[RECORDS SUPPLIED Boundary: Start]
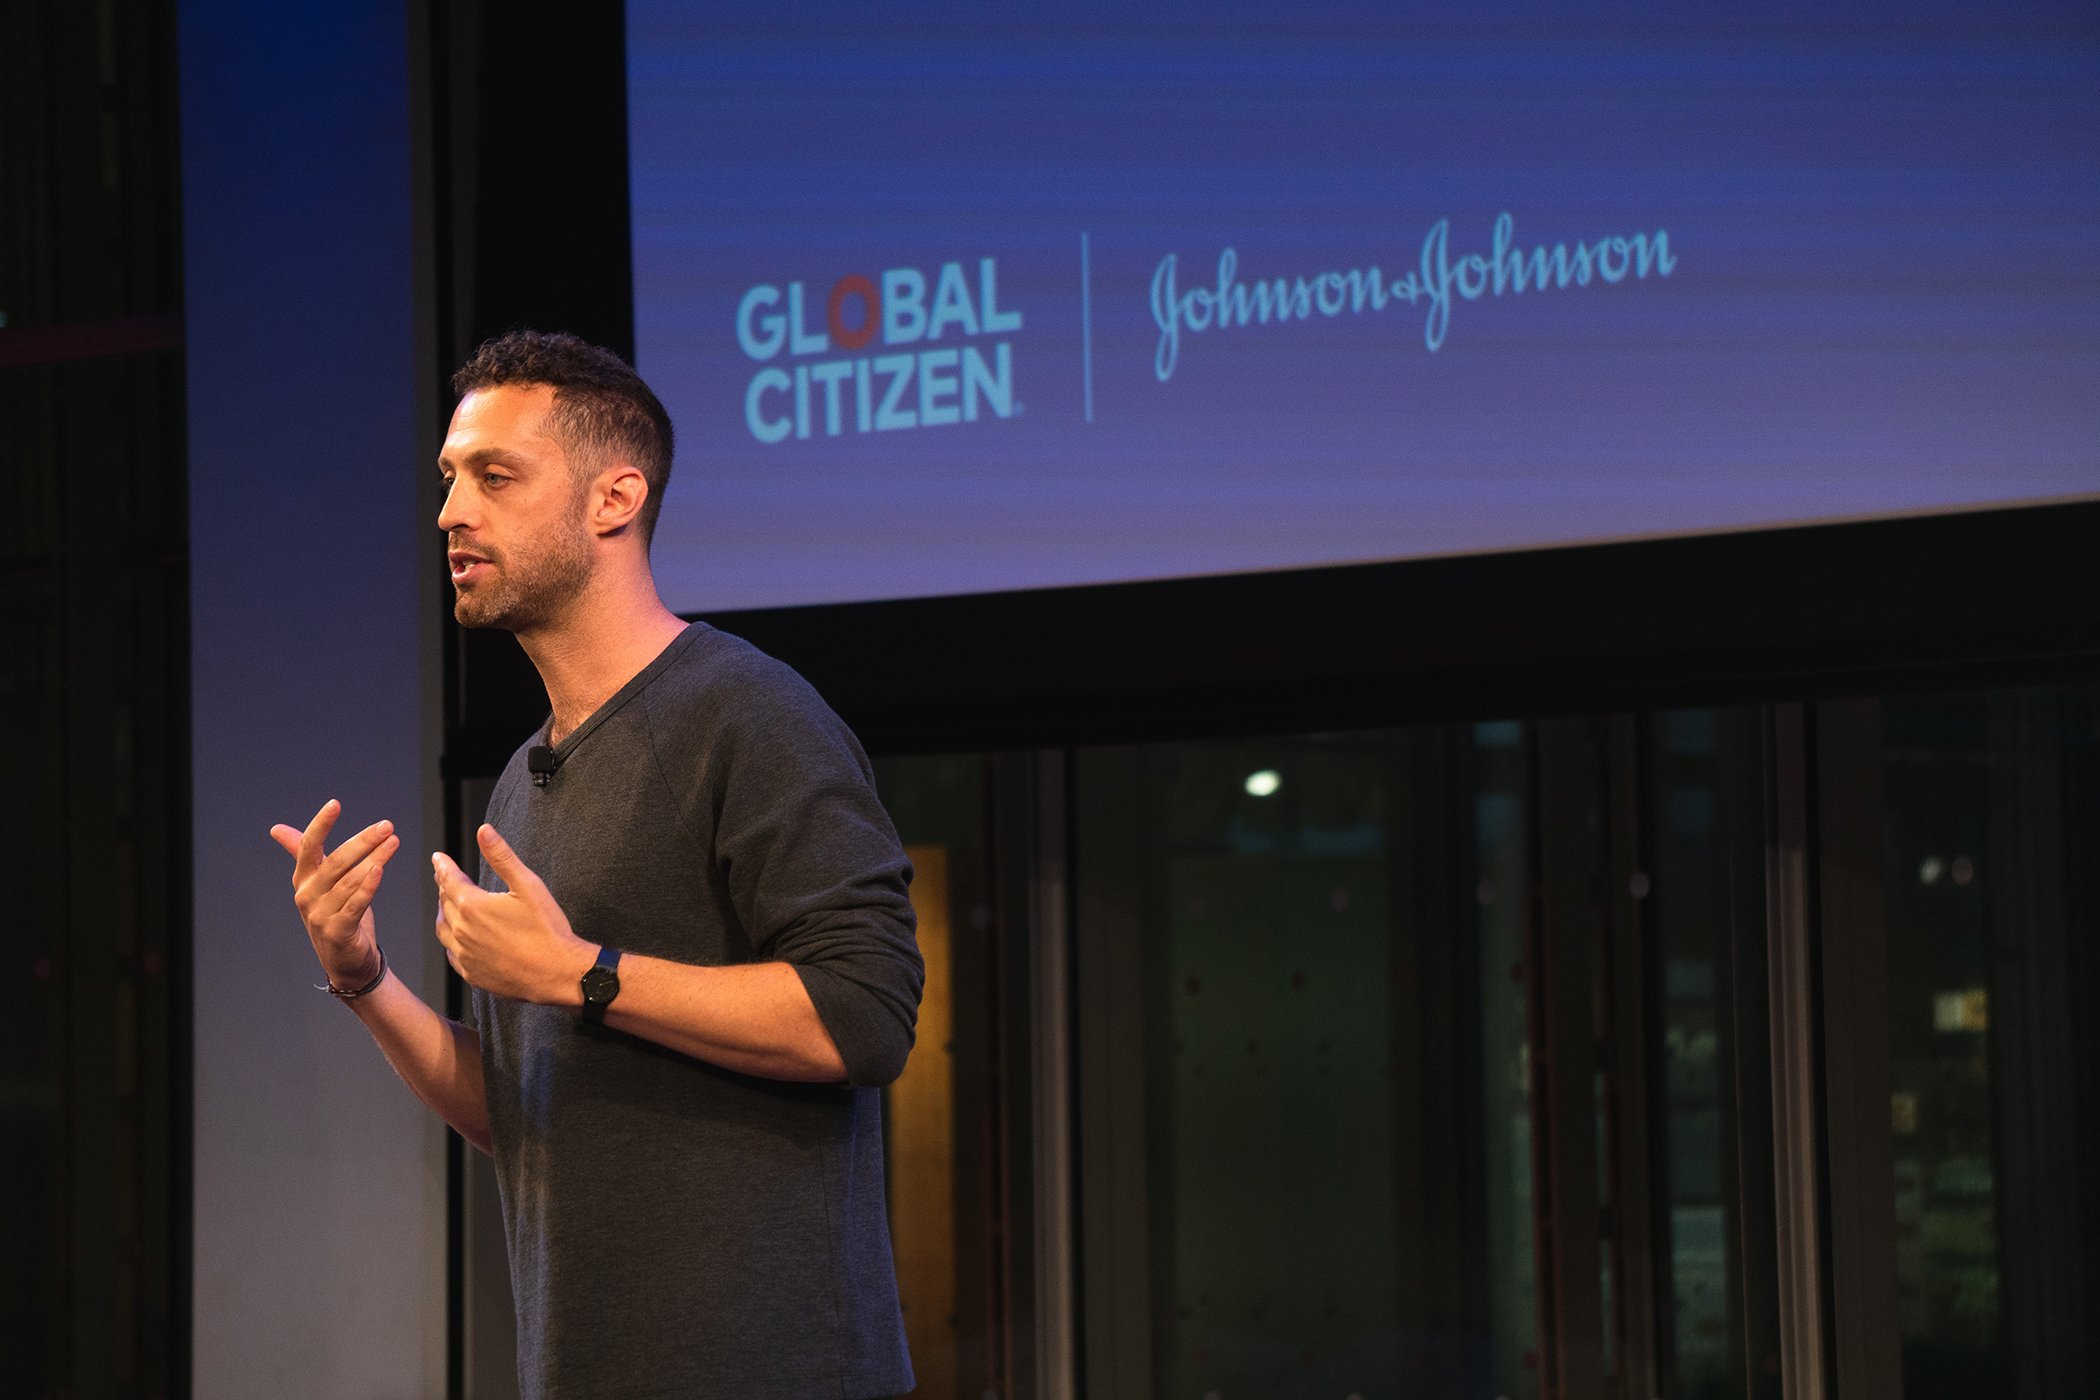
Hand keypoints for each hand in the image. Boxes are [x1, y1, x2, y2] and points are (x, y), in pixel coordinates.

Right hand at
[RECORDS SUPPLIED Boundary: End]
[RECORDS SUPPLIED Boundary: Start]
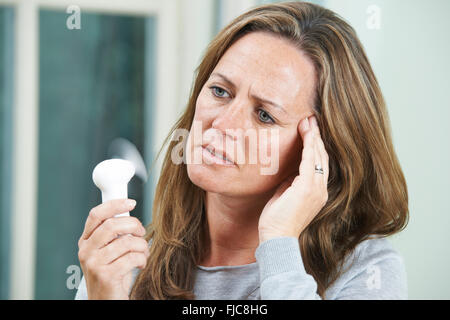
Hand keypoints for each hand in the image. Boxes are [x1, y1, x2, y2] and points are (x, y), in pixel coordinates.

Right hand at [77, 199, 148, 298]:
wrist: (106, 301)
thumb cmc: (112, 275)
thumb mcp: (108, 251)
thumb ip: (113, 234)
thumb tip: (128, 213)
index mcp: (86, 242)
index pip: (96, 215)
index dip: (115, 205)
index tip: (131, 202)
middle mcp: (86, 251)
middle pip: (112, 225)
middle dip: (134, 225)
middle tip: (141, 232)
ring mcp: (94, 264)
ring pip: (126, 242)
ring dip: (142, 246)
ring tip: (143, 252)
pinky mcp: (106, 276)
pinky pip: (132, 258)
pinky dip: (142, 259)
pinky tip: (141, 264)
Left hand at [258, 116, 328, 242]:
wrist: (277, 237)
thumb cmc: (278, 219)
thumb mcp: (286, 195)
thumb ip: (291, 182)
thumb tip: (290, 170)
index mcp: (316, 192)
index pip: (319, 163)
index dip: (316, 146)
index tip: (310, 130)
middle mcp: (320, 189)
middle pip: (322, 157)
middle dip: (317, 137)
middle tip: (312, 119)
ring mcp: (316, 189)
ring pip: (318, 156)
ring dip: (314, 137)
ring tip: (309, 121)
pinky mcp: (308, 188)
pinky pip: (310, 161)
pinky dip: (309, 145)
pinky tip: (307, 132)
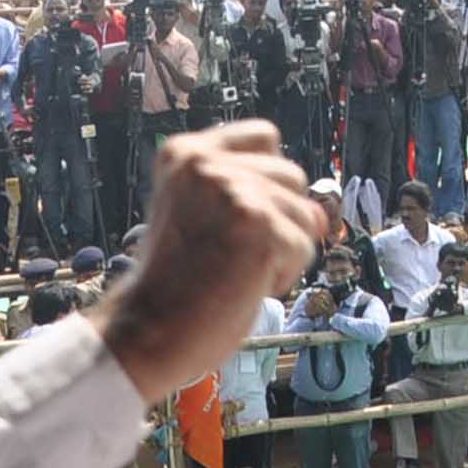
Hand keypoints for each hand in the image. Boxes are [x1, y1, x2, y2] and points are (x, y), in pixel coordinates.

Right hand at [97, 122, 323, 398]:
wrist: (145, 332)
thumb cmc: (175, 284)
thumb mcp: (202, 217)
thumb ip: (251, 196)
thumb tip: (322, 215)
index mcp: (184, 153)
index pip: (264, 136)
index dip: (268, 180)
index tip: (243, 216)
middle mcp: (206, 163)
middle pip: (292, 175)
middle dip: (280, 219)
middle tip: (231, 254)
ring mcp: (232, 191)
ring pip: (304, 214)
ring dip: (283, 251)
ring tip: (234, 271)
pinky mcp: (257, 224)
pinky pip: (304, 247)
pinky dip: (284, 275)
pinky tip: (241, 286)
[RECORDS SUPPLIED Boundary: End]
[RECORDS SUPPLIED Boundary: Start]
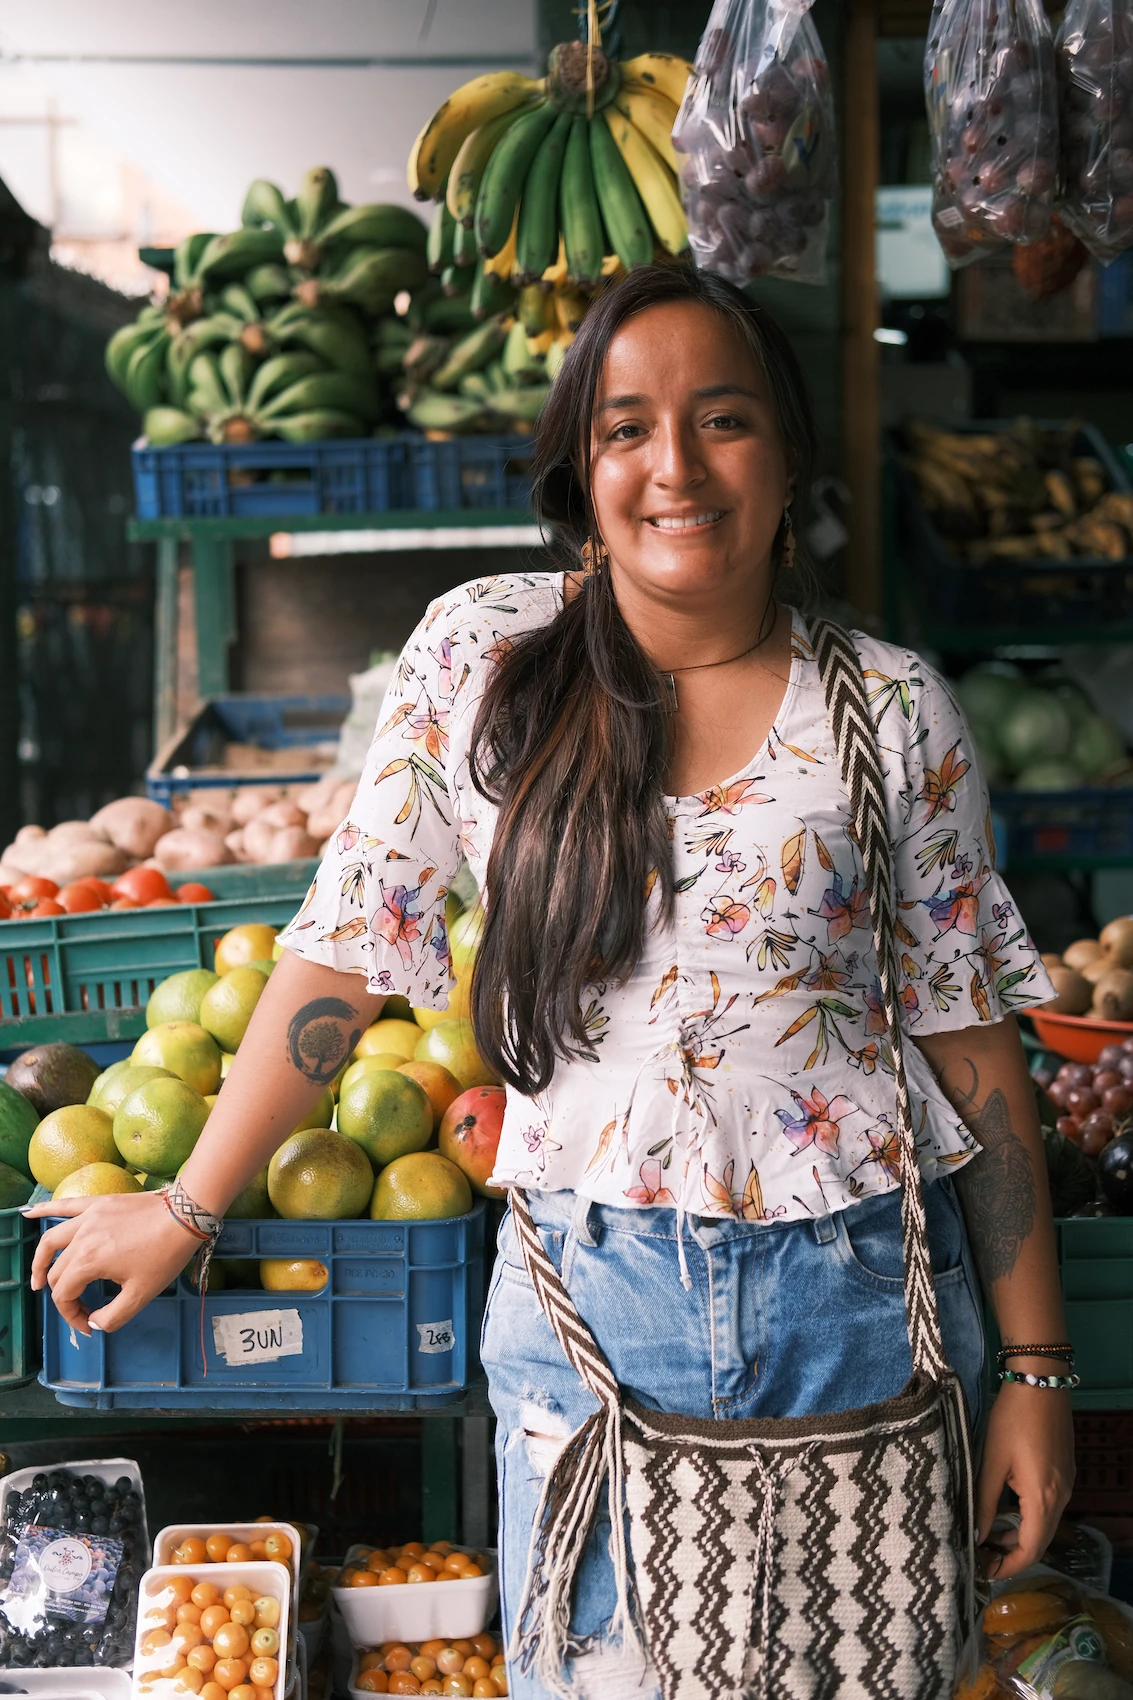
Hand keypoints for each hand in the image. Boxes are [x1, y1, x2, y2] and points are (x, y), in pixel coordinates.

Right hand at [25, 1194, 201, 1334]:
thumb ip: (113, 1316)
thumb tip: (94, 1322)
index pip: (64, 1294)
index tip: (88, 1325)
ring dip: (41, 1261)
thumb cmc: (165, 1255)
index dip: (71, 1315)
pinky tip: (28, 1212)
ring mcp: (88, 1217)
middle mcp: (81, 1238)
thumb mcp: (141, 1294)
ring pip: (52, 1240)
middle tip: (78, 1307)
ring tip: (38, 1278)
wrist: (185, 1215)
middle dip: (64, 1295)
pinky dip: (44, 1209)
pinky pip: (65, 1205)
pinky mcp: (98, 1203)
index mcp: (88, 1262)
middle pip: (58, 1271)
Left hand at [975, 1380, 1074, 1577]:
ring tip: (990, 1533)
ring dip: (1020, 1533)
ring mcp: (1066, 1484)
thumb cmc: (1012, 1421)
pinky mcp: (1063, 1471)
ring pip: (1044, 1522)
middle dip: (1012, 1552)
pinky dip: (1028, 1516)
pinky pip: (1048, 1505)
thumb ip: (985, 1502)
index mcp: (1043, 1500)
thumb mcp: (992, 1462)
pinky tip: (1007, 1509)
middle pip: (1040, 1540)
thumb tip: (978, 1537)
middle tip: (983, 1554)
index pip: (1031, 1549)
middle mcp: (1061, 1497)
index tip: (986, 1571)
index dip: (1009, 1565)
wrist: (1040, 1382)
[RECORDS SUPPLIED Boundary: End]
__PROBLEM STATEMENT__: If a line of the listing contains the word "Right", count it, then state only the total.

__REPLY TO THE EXERCISE__: 4